The Sihwa embankment, 12.7 km in length, is also a popular spot for leisure activities and sports. The tidal power station and surrounding area today attract some 1.5 million people annually.
The future of Korean tidal power generation
Based on the success of the Sihwa tidal power plant and the utilisation of large tides by K-water, other companies in South Korea have taken the impulse to plan new tidal power plants in the West Sea off the country’s western coast.

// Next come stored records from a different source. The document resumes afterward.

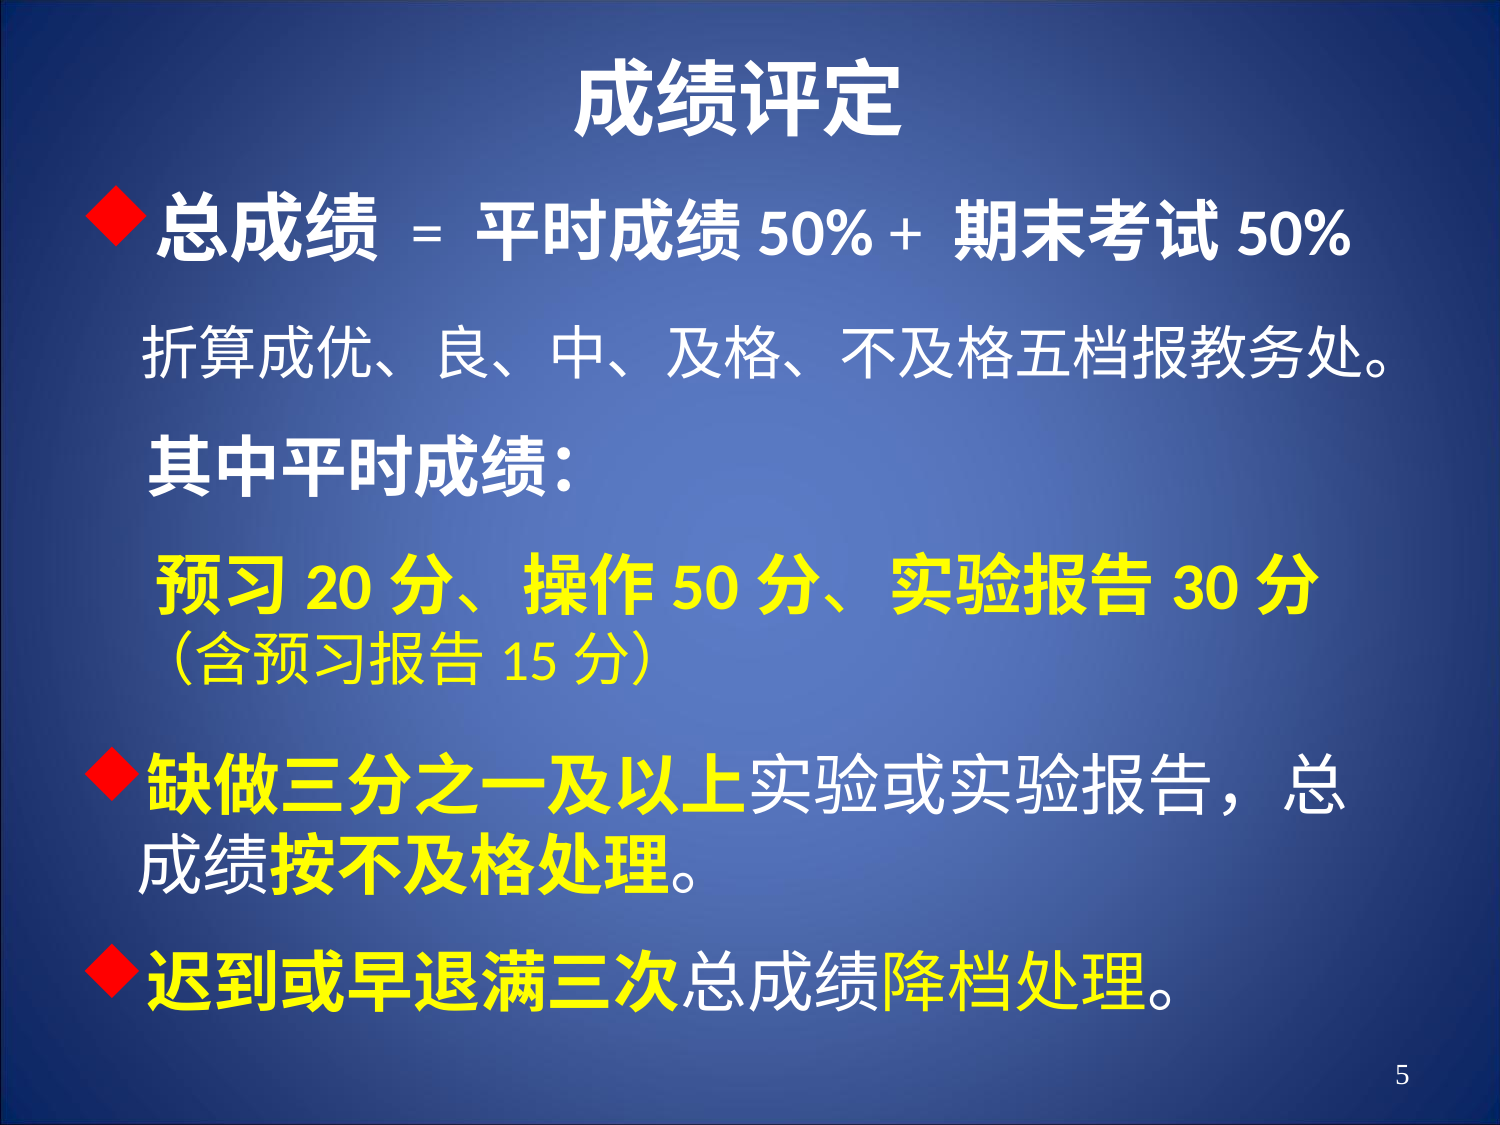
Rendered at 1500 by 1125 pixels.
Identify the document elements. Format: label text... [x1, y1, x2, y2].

slide_number 5 [1074, 1042, 1425, 1103]
title 成绩评定 [395, 31, 1043, 161]
list 总成绩 = 平时成绩50% + 期末考试50% 折算成优、良、中、及格、不及格五档报教务处。 其中平时成绩： 预习20分、操作50分、实验报告30分（含预习报告15分） 缺做三分之一及以上实验或实验报告，总成绩按不及格处理。 迟到或早退满三次总成绩降档处理。 [64, 172, 1415, 1035]
picture [0, 0, 1500, 1125]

Since 2006, the Korean government has pursued studies in tidal energy development at Incheon Bay in the Yeongjongdo Island and Ganghwado Island district, in order to establish a foundation for the development and commercialisation of eco-friendly tidal power generation technology.
Through the research and analysis of marine quality, conceptual design and environmental technology, the government has devised a basic plan for establishing a 1,320 MW tidal power plant at Incheon Bay. The facility is expected to be commissioned in 2017.
In addition, another proposed development at Garolim Bay has completed a feasibility study and basic design for a 520 MW tidal power plant.
There have been some delays to the approval of these projects due to concerns raised by some municipal corporations and environmental organisations about potential environmental impacts. Further studies and designs are being undertaken to ensure that the proposed development has a minimal impact on the marine environment, improves the surrounding coastal ecosystems and meets the requirements of the renewable portfolio standard (RPS).